# [Source information]
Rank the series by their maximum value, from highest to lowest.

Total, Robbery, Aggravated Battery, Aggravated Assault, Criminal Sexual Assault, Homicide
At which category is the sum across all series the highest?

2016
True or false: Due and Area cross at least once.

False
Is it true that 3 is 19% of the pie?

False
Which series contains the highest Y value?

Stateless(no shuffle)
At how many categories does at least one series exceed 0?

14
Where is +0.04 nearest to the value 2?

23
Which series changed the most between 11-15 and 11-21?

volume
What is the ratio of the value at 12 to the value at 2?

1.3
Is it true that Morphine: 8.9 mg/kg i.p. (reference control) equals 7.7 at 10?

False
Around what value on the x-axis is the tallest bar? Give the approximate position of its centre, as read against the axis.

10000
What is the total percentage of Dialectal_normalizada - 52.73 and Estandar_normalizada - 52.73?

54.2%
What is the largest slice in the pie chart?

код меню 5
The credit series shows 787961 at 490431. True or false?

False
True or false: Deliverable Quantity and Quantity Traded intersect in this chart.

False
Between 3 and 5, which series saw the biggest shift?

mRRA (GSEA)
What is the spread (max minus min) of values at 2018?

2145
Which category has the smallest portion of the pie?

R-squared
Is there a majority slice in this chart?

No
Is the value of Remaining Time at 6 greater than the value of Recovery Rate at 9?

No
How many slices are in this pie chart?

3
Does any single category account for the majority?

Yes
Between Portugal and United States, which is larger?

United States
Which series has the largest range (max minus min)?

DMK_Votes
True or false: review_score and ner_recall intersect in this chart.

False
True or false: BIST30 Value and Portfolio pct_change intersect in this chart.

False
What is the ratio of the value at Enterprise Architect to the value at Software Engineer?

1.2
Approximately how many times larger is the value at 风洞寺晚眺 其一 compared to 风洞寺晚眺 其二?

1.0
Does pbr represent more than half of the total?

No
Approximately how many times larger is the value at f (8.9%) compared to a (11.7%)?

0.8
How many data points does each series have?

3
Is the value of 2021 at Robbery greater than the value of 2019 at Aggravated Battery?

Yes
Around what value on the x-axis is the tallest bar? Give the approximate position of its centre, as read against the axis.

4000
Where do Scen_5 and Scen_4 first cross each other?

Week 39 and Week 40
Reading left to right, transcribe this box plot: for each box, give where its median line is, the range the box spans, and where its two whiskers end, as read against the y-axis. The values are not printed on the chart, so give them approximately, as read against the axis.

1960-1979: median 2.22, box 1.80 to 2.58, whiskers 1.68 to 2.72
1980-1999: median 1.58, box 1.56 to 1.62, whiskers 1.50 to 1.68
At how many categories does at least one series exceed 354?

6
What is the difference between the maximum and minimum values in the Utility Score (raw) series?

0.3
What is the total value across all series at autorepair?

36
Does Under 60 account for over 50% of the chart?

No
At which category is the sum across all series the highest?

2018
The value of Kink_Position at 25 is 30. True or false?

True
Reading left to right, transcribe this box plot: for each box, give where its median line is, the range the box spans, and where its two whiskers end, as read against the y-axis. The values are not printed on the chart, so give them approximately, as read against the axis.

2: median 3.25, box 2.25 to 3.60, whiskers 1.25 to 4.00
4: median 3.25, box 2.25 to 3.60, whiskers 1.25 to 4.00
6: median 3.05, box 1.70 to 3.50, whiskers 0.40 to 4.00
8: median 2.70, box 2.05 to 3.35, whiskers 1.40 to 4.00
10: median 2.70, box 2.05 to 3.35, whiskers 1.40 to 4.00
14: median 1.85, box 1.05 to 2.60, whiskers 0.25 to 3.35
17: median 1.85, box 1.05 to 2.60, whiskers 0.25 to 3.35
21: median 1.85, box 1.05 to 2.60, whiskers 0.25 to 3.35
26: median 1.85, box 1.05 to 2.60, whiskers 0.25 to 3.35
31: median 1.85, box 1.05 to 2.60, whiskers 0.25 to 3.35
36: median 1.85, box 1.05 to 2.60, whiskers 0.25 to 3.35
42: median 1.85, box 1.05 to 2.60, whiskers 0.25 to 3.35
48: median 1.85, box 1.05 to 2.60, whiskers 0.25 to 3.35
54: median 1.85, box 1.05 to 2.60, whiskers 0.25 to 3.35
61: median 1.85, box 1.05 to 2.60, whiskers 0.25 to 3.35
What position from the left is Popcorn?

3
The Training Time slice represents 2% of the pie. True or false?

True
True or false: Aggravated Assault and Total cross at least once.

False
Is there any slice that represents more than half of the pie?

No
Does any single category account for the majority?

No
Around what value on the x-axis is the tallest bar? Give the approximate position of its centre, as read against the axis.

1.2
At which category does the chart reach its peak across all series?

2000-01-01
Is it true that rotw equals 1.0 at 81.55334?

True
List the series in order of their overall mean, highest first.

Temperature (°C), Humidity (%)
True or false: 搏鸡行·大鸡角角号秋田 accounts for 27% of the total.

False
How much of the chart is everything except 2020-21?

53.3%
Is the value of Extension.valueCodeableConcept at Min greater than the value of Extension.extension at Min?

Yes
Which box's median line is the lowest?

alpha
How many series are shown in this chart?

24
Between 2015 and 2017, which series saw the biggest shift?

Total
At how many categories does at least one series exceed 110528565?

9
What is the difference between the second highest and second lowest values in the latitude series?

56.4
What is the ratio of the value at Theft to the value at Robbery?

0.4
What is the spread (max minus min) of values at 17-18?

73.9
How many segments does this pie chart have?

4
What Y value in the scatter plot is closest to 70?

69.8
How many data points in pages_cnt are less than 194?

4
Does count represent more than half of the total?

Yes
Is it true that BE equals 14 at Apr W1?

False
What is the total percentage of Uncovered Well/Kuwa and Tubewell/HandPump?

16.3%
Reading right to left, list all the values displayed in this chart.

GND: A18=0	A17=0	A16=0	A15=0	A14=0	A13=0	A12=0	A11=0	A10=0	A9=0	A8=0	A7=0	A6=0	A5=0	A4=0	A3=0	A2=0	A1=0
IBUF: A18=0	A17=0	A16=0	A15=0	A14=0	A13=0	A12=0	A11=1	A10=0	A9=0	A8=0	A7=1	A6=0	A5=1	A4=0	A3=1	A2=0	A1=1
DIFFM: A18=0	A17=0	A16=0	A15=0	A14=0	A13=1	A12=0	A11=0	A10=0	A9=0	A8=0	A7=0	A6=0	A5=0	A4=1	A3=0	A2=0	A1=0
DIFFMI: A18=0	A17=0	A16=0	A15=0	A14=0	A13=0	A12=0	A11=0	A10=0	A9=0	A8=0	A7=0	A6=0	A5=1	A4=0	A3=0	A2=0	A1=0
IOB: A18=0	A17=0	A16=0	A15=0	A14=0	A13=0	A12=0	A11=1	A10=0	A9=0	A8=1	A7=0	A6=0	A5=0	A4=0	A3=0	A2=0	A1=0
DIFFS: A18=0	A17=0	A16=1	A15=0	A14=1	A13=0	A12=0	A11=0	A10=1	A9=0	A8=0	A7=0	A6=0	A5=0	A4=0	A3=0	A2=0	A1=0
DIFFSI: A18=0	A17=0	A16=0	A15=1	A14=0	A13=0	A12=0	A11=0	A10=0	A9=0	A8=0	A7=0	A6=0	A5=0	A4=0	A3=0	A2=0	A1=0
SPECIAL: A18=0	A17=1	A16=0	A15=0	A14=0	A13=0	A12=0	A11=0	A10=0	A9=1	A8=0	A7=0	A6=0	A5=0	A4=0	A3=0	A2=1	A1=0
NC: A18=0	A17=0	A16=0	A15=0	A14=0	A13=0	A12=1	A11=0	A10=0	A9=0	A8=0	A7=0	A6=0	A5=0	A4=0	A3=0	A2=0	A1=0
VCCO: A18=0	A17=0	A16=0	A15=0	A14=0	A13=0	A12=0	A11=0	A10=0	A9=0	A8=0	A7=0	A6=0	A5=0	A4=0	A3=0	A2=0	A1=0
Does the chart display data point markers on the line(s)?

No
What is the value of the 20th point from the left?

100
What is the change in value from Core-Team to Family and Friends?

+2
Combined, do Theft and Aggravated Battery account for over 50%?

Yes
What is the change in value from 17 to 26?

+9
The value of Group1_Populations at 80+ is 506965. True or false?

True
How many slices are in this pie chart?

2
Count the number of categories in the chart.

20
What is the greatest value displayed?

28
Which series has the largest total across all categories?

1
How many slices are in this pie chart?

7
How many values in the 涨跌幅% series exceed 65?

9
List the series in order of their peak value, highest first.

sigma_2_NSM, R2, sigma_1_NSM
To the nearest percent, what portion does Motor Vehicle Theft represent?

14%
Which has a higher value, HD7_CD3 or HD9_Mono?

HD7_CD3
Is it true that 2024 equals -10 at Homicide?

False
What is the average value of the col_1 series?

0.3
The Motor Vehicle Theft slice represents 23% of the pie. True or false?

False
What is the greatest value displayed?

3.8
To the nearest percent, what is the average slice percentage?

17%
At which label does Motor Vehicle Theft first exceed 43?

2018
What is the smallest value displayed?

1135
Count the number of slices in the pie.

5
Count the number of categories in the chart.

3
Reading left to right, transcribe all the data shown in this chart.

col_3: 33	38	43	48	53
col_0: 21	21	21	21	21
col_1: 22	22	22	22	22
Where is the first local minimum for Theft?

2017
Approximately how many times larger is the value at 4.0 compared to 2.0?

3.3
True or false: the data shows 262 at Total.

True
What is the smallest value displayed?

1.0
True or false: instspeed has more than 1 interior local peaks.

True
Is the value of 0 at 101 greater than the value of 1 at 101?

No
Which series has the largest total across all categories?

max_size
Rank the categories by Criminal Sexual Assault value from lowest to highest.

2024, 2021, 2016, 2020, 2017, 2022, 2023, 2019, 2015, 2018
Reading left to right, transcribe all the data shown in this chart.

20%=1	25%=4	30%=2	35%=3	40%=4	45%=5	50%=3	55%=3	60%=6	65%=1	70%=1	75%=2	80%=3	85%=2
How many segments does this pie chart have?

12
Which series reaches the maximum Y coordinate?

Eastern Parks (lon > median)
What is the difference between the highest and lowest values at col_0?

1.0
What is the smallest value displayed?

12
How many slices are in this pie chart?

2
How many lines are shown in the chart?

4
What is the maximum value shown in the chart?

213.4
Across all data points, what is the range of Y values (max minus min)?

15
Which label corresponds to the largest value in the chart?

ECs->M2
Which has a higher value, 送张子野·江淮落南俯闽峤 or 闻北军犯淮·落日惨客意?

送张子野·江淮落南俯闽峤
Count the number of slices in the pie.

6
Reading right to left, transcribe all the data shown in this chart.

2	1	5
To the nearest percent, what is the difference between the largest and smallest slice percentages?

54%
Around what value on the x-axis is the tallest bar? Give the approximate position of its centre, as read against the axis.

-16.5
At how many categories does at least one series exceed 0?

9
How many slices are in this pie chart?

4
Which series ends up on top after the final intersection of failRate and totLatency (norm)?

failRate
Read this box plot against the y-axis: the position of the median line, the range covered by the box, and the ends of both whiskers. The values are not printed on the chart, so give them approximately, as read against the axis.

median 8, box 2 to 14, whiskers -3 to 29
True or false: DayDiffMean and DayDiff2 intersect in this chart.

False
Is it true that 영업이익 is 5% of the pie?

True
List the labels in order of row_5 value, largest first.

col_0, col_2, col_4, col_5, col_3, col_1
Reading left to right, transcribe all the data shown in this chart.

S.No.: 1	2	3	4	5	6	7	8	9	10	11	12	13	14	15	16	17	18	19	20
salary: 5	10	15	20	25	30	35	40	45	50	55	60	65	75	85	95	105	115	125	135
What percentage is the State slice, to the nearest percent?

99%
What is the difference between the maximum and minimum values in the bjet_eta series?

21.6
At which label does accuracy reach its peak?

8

# [Exercise requirements]
Reproduce the data word for word, from its first line through the line containing "Which series changed", including both of those lines.

# [Solution for this exercise]
Rank the series by their maximum value, from highest to lowest.

Total, Robbery, Aggravated Battery, Aggravated Assault, Criminal Sexual Assault, Homicide
At which category is the sum across all series the highest?

2016
True or false: Due and Area cross at least once.

False
Is it true that 3 is 19% of the pie?

False
Which series contains the highest Y value?

Stateless(no shuffle)
At how many categories does at least one series exceed 0?

14
Where is +0.04 nearest to the value 2?

23
Which series changed the most between 11-15 and 11-21?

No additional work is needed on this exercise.